TASK PROMPT :: Reproduce every one of the items below word for word, keeping their original order and line breaks.

[Chart analysis data]
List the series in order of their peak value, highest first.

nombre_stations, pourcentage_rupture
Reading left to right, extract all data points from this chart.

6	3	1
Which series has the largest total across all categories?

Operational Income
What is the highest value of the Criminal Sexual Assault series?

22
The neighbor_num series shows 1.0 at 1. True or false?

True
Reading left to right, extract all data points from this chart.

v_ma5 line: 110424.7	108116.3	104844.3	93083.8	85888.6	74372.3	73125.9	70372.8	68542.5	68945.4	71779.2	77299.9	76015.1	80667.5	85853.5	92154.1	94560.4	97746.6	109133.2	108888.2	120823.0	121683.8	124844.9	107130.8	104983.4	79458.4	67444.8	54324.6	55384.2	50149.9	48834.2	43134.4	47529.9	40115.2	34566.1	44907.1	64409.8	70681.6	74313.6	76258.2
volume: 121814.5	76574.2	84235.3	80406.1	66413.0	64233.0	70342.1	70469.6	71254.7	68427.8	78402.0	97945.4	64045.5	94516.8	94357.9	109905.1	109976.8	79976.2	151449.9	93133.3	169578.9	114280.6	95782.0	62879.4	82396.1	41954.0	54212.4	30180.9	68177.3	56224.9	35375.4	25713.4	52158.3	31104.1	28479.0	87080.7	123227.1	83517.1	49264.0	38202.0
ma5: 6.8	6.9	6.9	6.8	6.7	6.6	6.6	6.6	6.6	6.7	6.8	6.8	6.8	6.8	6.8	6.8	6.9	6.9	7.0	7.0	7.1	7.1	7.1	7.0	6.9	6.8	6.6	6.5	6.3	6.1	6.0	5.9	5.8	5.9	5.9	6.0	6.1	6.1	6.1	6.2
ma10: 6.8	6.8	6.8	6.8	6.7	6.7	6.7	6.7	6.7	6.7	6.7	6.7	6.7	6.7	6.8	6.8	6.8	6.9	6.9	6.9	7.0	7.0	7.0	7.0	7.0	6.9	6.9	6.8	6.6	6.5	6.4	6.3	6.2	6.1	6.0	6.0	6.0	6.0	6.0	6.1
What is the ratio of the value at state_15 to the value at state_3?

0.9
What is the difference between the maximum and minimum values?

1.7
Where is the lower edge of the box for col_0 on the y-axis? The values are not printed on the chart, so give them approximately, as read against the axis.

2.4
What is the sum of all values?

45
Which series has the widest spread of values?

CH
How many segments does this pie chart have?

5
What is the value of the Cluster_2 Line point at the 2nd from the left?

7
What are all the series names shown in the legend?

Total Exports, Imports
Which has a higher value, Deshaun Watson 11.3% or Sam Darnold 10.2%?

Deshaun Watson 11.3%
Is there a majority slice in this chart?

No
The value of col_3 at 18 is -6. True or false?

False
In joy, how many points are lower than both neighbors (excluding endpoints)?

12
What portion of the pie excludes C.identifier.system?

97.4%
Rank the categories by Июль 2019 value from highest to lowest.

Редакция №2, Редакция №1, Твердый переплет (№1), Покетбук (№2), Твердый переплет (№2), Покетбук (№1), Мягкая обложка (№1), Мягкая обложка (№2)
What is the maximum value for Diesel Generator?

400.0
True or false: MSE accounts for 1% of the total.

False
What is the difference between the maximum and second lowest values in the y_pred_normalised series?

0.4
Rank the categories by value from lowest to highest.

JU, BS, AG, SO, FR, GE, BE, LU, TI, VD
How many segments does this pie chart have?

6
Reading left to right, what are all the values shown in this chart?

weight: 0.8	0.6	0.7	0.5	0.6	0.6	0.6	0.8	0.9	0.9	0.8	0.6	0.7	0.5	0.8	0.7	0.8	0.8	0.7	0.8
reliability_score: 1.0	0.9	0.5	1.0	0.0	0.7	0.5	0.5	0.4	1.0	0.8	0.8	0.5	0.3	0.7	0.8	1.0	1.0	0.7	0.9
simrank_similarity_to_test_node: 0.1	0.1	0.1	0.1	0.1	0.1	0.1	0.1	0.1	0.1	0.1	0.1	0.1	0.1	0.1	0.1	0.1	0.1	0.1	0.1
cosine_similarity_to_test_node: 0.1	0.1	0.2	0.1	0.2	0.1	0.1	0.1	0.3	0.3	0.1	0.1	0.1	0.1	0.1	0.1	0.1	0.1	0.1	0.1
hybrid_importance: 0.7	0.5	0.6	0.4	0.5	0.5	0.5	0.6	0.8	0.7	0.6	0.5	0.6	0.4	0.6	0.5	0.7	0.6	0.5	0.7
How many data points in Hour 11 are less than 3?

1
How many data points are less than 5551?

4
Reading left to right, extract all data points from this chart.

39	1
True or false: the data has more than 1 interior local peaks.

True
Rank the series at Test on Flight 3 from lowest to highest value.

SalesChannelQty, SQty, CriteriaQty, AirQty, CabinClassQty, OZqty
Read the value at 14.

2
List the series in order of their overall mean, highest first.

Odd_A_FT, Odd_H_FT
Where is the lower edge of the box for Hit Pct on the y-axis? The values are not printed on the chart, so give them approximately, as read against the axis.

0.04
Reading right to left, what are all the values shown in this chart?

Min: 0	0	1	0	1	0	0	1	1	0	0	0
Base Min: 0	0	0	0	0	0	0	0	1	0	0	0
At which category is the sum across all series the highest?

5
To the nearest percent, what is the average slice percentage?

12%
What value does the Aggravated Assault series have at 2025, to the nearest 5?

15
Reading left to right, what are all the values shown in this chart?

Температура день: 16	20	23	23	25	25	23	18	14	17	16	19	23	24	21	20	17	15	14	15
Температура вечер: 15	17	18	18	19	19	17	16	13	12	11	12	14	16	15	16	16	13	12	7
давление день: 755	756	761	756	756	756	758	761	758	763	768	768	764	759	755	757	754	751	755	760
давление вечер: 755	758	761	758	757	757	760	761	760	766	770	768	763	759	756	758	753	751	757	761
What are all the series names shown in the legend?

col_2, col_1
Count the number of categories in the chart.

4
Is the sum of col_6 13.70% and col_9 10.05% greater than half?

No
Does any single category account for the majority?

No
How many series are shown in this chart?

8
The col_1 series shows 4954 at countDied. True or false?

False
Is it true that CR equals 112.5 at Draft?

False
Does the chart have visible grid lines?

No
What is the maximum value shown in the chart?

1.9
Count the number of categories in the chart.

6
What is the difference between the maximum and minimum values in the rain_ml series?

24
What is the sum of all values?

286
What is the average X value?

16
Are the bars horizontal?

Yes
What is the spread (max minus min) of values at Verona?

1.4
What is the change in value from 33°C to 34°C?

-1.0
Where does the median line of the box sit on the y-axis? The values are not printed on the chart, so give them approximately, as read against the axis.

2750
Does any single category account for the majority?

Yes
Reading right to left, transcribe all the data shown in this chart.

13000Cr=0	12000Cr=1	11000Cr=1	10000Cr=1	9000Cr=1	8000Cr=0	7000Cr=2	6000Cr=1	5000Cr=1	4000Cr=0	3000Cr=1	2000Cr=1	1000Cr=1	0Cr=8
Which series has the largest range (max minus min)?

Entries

SOLUTION TO THIS PROBLEM ::
List the series in order of their peak value, highest first.

nombre_stations, pourcentage_rupture
Reading left to right, extract all data points from this chart.

6	3	1
Which series has the largest total across all categories?

Operational Income
What is the highest value of the Criminal Sexual Assault series?

22
The neighbor_num series shows 1.0 at 1. True or false?

True
Reading left to right, extract all data points from this chart.

v_ma5 line: 110424.7	108116.3	104844.3	93083.8	85888.6	74372.3	73125.9	70372.8	68542.5	68945.4	71779.2	77299.9	76015.1	80667.5	85853.5	92154.1	94560.4	97746.6	109133.2	108888.2	120823.0	121683.8	124844.9	107130.8	104983.4	79458.4	67444.8	54324.6	55384.2	50149.9	48834.2	43134.4	47529.9	40115.2	34566.1	44907.1	64409.8	70681.6	74313.6	76258.2
volume: 121814.5	76574.2	84235.3	80406.1	66413.0	64233.0	70342.1	70469.6	71254.7	68427.8	78402.0	97945.4	64045.5	94516.8	94357.9	109905.1	109976.8	79976.2	151449.9	93133.3	169578.9	114280.6	95782.0	62879.4	82396.1	41954.0	54212.4	30180.9	68177.3	56224.9	35375.4	25713.4	52158.3	31104.1	28479.0	87080.7	123227.1	83517.1	49264.0	38202.0
ma5: 6.8	6.9	6.9	6.8	6.7	6.6	6.6	6.6	6.6	6.7	6.8	6.8	6.8	6.8	6.8	6.8	6.9	6.9	7.0	7.0	7.1	7.1	7.1	7.0	6.9	6.8	6.6	6.5	6.3	6.1	6.0	5.9	5.8	5.9	5.9	6.0	6.1	6.1	6.1	6.2
ma10: 6.8	6.8	6.8	6.8	6.7	6.7	6.7	6.7	6.7	6.7	6.7	6.7	6.7	6.7	6.8	6.8	6.8	6.9	6.9	6.9	7.0	7.0	7.0	7.0	7.0	6.9	6.9	6.8	6.6	6.5	6.4	6.3	6.2	6.1	6.0	6.0	6.0	6.0	6.0	6.1
What is the ratio of the value at state_15 to the value at state_3?

0.9
What is the difference between the maximum and minimum values?

1.7
Where is the lower edge of the box for col_0 on the y-axis? The values are not printed on the chart, so give them approximately, as read against the axis.

2.4
What is the sum of all values?

45
Which series has the widest spread of values?

CH
How many segments does this pie chart have?

5
What is the value of the Cluster_2 Line point at the 2nd from the left?

7
What are all the series names shown in the legend?

Total Exports, Imports
Which has a higher value, Deshaun Watson 11.3% or Sam Darnold 10.2%?

Deshaun Watson 11.3%
Is there a majority slice in this chart?

No
The value of col_3 at 18 is -6. True or false?

False
In joy, how many points are lower than both neighbors (excluding endpoints)?

12
What portion of the pie excludes C.identifier.system?

97.4%
Rank the categories by Июль 2019 value from highest to lowest.

Редакция №2, Редакция №1, Твердый переплет (№1), Покетбук (№2), Твердый переплет (№2), Покетбук (№1), Мягкая обложка (№1), Мягкая обложка (№2)
What is the maximum value for Diesel Generator?

400.0
True or false: MSE accounts for 1% of the total.

False
What is the difference between the maximum and second lowest values in the y_pred_normalised series?

0.4
Rank the categories by value from lowest to highest.

JU, BS, AG, SO, FR, GE, BE, LU, TI, VD
How many segments does this pie chart have?

6
Reading left to right, what are all the values shown in this chart?

weight: 0.8	0.6	0.7	0.5	0.6	0.6	0.6	0.8	0.9	0.9	0.8	0.6	0.7	0.5	0.8	0.7	0.8	0.8	0.7	0.8
reliability_score: 1.0	0.9	0.5	1.0	0.0	0.7	0.5	0.5	0.4	1.0	0.8	0.8	0.5	0.3	0.7	0.8	1.0	1.0	0.7	0.9
simrank_similarity_to_test_node: 0.1	0.1	0.1	0.1	0.1	0.1	0.1	0.1	0.1	0.1	0.1	0.1	0.1	0.1	0.1	0.1	0.1	0.1	0.1	0.1
cosine_similarity_to_test_node: 0.1	0.1	0.2	0.1	0.2	0.1	0.1	0.1	0.3	0.3	0.1	0.1	0.1	0.1	0.1	0.1	0.1	0.1	0.1	0.1
hybrid_importance: 0.7	0.5	0.6	0.4	0.5	0.5	0.5	0.6	0.8	0.7	0.6	0.5	0.6	0.4	0.6	0.5	0.7	0.6	0.5	0.7
How many data points in Hour 11 are less than 3?

1
How many data points are less than 5551?

4
Reading left to right, extract all data points from this chart.

39	1
True or false: the data has more than 1 interior local peaks.

True
Rank the series at Test on Flight 3 from lowest to highest value.

SalesChannelQty, SQty, CriteriaQty, AirQty, CabinClassQty, OZqty
Read the value at 14.

2
List the series in order of their overall mean, highest first.

Odd_A_FT, Odd_H_FT
Where is the lower edge of the box for Hit Pct on the y-axis? The values are not printed on the chart, so give them approximately, as read against the axis.

0.04
Reading right to left, what are all the values shown in this chart?

Min: 0	0	1	0	1	0	0	1	1	0	0	0
Base Min: 0	0	0	0	0	0	0	0	1	0	0	0
At which category is the sum across all series the highest?

5
To the nearest percent, what is the average slice percentage?

12%
What value does the Aggravated Assault series have at 2025, to the nearest 5?

15
Reading left to right, what are all the values shown in this chart?

Температура день: 16	20	23	23	25	25	23	18	14	17	16	19	23	24	21	20	17	15	14	15
Температура вечер: 15	17	18	18	19	19	17	16	13	12	11	12	14	16	15	16	16	13	12	7
давление день: 755	756	761	756	756	756	758	761	758	763	768	768	764	759	755	757	754	751	755	760
давление вечер: 755	758	761	758	757	757	760	761	760	766	770	768	763	759	756	758	753	751	757	761
What are all the series names shown in the legend?

col_2, col_1
Count the number of categories in the chart.

4
Is the sum of col_6 13.70% and col_9 10.05% greater than half?

No
Does any single category account for the majority?

No
How many series are shown in this chart?

8
The col_1 series shows 4954 at countDied. True or false?

False
Is it true that CR equals 112.5 at Draft?

False
Does the chart have visible grid lines?

No
What is the maximum value shown in the chart?

1.9
Count the number of categories in the chart.

6
What is the difference between the maximum and minimum values in the rain_ml series?

24
What is the sum of all values?

286
What is the average X value?

16
Are the bars horizontal?

Yes
What is the spread (max minus min) of values at Verona?

1.4
What is the change in value from 33°C to 34°C?

-1.0
Where does the median line of the box sit on the y-axis? The values are not printed on the chart, so give them approximately, as read against the axis.

2750
Does any single category account for the majority?

Yes
Reading right to left, transcribe all the data shown in this chart.

13000Cr=0	12000Cr=1	11000Cr=1	10000Cr=1	9000Cr=1	8000Cr=0	7000Cr=2	6000Cr=1	5000Cr=1	4000Cr=0	3000Cr=1	2000Cr=1	1000Cr=1	0Cr=8
Which series has the largest range (max minus min)?

Entries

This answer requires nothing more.